Marc Andre Morel CSP - Conférencier-motivateur inspirant

 




 

LE MEILLEUR DE SOI
avec Marc André Morel

Jeudi le 18 février 2010
C’est la fête à la grenouille

« Il pleut, il mouilllleee..., c’est la fête à la grenouillleeee...!! ». C’était donc la flotte lors des cérémonies d’ouverture des jeux olympiques (d’hiver!) à Vancouver vendredi dernier. Après la route panoramique Vancouver-Whistler qui a vu sa chaîne de montagne côtière amputée de plusieurs mètres pour faire place au flux de transport terrestre lors de ces 16 jours, la neige transportée par hélicoptère, la tragédie d’avant-jeux avec la mort du lugeur Nodar Kumaritashvili, les épreuves reportées, la zamboni qui renverse de l’eau sur la glace, de gros noms pertinents écartés des cérémonies, eh bien il mouille encore ! Et encore !!

On parle déjà d’un mauvais karma pour ces jeux. À la télé, tout est parfait, tout est beau. Mais avez-vous remarqués que l’on ne voit pas d’images du « terrain », du village, etc.? Pour la première fois de leur expérience olympique, les journalistes ne s’amusent pas. Surtout pas les journalistes francophones...

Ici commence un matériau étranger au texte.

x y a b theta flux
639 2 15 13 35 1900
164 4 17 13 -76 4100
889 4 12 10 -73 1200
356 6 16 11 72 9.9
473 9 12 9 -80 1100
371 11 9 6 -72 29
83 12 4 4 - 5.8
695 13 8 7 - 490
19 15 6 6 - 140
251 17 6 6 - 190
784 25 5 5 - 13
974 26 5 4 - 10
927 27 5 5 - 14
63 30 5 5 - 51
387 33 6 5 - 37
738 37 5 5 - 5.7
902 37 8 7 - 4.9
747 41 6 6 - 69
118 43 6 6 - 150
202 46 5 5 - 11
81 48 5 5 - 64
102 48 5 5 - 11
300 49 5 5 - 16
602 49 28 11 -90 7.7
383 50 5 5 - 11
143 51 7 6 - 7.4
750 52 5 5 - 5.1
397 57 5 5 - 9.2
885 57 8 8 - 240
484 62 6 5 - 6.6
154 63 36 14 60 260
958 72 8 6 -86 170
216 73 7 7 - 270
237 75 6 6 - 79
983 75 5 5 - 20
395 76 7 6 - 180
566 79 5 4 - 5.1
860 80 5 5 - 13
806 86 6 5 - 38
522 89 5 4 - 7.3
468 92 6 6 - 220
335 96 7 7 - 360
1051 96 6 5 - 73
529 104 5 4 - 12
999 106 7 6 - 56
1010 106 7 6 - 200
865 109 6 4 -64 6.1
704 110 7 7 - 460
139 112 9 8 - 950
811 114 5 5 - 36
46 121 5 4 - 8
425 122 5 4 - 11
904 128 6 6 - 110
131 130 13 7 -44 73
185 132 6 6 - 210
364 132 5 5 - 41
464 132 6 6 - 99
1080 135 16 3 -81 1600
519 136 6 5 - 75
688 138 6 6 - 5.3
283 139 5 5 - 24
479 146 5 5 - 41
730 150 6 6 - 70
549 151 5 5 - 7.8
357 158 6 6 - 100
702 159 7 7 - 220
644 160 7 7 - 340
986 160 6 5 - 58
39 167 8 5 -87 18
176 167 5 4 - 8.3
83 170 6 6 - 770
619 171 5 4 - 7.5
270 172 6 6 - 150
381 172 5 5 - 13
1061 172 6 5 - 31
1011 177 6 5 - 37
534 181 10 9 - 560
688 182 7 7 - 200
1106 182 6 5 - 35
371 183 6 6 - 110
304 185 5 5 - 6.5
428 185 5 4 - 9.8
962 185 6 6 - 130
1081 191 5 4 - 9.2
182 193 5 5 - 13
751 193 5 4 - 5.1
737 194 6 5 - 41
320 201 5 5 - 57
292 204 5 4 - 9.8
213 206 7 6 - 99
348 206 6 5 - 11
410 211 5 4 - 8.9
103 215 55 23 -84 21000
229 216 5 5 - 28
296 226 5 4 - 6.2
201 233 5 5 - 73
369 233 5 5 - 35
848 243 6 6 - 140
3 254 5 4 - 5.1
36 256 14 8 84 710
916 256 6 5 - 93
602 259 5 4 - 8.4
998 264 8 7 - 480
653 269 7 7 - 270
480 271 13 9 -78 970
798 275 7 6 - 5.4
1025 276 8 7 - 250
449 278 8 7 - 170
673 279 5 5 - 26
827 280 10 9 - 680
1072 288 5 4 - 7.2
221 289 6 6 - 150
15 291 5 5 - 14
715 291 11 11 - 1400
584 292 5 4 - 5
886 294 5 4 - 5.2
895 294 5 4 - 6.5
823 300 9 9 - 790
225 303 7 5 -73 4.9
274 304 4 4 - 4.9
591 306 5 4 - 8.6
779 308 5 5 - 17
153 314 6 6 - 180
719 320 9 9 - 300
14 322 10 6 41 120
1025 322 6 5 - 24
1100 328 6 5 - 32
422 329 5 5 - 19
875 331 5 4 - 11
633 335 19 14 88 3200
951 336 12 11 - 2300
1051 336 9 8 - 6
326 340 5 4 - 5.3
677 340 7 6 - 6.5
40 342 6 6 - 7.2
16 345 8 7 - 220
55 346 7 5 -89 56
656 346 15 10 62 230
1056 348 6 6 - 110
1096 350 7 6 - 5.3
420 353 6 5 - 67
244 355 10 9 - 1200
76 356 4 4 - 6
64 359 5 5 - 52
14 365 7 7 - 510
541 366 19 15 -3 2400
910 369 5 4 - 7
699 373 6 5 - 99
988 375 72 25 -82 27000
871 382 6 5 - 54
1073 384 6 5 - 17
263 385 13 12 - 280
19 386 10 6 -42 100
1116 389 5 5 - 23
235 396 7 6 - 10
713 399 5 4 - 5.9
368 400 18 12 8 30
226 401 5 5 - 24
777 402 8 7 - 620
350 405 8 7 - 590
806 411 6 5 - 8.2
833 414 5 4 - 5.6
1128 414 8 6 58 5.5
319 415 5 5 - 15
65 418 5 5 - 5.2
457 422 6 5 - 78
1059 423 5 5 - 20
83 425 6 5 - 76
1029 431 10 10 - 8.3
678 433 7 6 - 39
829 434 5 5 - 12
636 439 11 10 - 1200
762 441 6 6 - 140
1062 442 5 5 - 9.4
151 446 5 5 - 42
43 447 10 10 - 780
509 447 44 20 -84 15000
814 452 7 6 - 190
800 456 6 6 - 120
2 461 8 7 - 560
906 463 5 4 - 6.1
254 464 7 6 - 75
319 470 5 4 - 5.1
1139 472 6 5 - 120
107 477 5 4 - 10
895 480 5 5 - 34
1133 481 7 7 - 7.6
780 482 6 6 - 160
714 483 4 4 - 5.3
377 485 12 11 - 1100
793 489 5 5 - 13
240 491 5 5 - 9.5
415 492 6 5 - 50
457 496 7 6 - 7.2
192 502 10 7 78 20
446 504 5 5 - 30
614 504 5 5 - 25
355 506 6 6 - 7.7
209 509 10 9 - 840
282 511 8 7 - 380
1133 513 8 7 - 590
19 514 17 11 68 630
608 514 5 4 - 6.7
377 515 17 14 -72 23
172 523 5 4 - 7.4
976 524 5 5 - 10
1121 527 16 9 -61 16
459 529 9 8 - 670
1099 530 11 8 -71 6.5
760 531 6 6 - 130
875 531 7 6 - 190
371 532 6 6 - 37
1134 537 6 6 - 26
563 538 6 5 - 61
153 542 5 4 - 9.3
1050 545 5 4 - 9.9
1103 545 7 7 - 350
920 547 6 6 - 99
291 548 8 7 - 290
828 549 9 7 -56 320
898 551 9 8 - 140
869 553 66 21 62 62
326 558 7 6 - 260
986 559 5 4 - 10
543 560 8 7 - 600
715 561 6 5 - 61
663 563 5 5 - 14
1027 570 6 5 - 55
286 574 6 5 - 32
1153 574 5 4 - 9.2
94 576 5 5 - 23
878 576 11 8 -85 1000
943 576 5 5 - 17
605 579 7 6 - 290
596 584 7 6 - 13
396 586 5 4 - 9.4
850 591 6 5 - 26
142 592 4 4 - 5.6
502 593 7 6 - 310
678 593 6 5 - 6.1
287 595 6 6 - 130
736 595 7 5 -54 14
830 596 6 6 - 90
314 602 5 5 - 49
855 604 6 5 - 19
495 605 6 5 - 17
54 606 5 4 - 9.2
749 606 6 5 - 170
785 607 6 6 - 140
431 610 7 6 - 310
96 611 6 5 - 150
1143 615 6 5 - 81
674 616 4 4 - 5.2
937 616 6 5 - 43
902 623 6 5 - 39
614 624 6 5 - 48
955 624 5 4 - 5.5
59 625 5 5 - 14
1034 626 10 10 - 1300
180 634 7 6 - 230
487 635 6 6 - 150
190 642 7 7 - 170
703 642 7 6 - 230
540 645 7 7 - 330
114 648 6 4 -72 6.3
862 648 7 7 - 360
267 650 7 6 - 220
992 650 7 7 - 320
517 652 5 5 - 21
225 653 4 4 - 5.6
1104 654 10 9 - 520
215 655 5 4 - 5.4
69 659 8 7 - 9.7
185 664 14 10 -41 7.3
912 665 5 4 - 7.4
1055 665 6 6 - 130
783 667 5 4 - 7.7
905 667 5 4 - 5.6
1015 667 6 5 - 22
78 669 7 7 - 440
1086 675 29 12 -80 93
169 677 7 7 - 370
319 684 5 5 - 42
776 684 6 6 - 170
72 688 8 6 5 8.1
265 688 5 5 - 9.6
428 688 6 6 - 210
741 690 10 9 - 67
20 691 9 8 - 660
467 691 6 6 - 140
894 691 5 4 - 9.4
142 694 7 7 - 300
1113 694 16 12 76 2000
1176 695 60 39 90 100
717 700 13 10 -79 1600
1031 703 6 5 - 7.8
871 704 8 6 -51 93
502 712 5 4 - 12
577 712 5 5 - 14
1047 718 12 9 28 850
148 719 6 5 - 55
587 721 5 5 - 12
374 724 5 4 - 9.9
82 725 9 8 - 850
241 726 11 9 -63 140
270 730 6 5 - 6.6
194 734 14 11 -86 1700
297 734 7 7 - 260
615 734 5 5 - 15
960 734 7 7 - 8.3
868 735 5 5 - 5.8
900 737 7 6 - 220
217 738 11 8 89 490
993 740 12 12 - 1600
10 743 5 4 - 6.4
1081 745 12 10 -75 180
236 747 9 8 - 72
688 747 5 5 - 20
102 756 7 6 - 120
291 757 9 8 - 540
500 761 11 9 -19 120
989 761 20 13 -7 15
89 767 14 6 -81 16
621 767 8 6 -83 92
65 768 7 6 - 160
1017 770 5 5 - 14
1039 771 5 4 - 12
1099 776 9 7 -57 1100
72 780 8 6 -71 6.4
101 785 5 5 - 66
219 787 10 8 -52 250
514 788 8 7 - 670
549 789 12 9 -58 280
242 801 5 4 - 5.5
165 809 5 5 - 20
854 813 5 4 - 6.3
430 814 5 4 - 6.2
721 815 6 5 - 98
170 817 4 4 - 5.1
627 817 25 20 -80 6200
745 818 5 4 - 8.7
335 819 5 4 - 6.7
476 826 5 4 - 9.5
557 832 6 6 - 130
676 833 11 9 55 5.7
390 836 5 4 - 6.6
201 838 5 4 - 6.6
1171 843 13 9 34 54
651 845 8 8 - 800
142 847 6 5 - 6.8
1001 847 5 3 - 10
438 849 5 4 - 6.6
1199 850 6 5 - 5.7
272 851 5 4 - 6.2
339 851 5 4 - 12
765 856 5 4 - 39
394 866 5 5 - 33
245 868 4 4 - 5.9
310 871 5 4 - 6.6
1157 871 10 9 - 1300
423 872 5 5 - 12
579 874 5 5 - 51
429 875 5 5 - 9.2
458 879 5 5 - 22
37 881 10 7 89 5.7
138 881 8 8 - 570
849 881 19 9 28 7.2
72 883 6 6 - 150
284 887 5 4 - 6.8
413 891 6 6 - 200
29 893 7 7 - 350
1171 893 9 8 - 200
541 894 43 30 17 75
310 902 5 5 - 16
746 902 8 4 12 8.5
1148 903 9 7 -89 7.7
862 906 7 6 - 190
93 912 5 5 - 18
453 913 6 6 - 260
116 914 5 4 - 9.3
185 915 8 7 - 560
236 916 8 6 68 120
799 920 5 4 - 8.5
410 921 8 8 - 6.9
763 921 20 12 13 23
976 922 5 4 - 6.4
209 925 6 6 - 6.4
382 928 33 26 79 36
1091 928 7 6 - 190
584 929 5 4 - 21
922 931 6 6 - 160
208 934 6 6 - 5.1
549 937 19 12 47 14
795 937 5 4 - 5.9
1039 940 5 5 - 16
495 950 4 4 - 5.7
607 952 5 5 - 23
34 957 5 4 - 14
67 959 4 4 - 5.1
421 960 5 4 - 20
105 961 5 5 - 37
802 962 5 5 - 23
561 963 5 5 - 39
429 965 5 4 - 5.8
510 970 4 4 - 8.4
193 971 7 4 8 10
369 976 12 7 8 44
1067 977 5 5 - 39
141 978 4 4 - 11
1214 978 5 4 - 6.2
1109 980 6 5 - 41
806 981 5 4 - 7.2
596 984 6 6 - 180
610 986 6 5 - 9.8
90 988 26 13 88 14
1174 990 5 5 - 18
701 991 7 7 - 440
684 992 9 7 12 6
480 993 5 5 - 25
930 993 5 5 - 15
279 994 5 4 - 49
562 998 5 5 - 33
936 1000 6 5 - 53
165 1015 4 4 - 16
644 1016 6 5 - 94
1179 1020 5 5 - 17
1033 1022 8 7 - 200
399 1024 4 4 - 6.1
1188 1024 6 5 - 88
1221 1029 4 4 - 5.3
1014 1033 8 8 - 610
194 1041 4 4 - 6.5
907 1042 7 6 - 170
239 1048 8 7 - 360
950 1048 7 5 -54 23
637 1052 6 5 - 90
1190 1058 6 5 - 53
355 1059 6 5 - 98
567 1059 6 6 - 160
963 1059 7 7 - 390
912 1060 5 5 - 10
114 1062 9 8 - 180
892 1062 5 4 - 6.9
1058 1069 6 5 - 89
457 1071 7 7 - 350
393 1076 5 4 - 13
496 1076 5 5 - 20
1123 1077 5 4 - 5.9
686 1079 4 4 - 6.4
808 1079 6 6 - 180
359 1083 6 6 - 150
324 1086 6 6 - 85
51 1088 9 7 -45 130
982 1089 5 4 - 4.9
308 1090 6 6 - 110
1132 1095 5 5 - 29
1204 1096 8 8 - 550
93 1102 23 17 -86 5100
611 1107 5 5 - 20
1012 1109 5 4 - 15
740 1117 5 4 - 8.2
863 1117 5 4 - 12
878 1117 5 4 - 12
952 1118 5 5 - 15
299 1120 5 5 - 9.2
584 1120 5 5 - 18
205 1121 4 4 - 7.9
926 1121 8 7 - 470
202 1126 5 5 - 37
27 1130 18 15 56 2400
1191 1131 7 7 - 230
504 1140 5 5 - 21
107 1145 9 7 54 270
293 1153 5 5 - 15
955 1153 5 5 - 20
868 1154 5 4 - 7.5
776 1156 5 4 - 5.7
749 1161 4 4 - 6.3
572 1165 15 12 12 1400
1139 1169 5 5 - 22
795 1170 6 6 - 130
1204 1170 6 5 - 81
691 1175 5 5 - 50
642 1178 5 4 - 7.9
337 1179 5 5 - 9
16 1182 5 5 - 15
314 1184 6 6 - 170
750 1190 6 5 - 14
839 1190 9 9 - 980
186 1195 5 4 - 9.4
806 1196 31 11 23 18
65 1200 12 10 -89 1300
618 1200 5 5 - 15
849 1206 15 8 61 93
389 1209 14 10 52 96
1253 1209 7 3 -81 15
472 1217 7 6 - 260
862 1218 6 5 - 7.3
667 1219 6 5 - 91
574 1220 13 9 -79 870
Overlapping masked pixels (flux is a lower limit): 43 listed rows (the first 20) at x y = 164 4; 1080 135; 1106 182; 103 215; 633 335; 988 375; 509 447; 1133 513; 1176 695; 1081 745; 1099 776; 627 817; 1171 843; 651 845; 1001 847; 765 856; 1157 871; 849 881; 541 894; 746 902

Le comité international olympique (CIO) et son père spirituel feu Pierre de Coubertin sont français d’origine. La langue française est la langue officielle des jeux olympiques. Ces jeux se tiennent dans un pays bilingue anglais/français composé de millions d’artisans et de participants à l’histoire et à la couleur de ce pays choisi par le CIO où des millions de québécois, francophones hors-Québec, d’acadiens, d’immigrants français, belges, suisses, libanais, vietnamiens et africains façonnent ce pays. Et le français est étouffé depuis le début de ces jeux. À peine 15% des milliers de bénévoles parlent français, pas de francophones dans la chaîne humaine des derniers mètres du flambeau, les messages français de l’annonceure maison sont timides et la langue française dans les chansons de la cérémonie furent absentes. On a « déporté » les artistes francophones à Granville, un petit bout de terre sous un pont à Vancouver. Pour un pays qui ne voulaient pas de ségrégation, le message laisse perplexe.

Donner le meilleur de soi est ce qu’on attend des milliers d’athlètes aux Jeux. Mais pour donner le meilleur de soi en tant qu’individu, chaque délégation (équipe) a la responsabilité d’offrir le meilleur environnement possible et de donner l’exemple. C’est-à-dire d’avoir une vision claire et une discipline de fer, d’y mettre les heures, d’établir les priorités, de s’entourer des meilleurs, d’inspirer confiance, d’être intègre et de prendre les bonnes décisions. Donner le meilleur de soi est l’affaire aussi de l’organisation. Au hockey, chaque joueur doit aller au bout de son potentiel. L’esprit d’équipe aussi doit absolument être au rendez-vous. De même que ses dirigeants. Or, la question se pose : est-ce que le comité canadien responsable – depuis six ans – de l’organisation de ces Jeux en terre canadienne a donné le meilleur de lui-même?

Nous sommes tous familiers avec l’expression populaire – aux intentions discutables – « French Frog ». Pendant des années – et encore parfois aujourd’hui – le canadien de langue française, surtout ceux résidant au Québec, ont été appelés ainsi par leurs voisins anglophones. Rien pour engendrer la paix ni le respect. Depuis près de 15 ans que je sillonne chaque coin du Canada pour donner mes séminaires et mes conférences. Dans une langue ou l’autre ou les deux. Encore à ce jour, j’ai la chance de partager mes idées et de côtoyer des milliers de francophones hors-Québec autant au Nouveau-Brunswick qu’en Ontario, Saskatchewan, Alberta et Colombie-Britannique ! Depuis vendredi dernier, j’ai mal pour eux. Dilués chaque jour dans une masse anglophone, leur situation n’est rien comparée à celle du Québec.

On peut dire que a grenouille a mal à sa langue. En s’égosillant à tue-voix lors du spectacle des exilés à Granville, Garou tentait peut-être inconsciemment de crier au secours à notre langue et à notre identité française.

La première médaille d’or canadienne des jeux fut remportée par un Canadien de langue française. Son nom est Alexandre Bilodeau. Don’t call him Alexander. His name is Alexandre.

Je suis Canadien. Et même s’il pleut, c’est loin d’être la fête à la grenouille.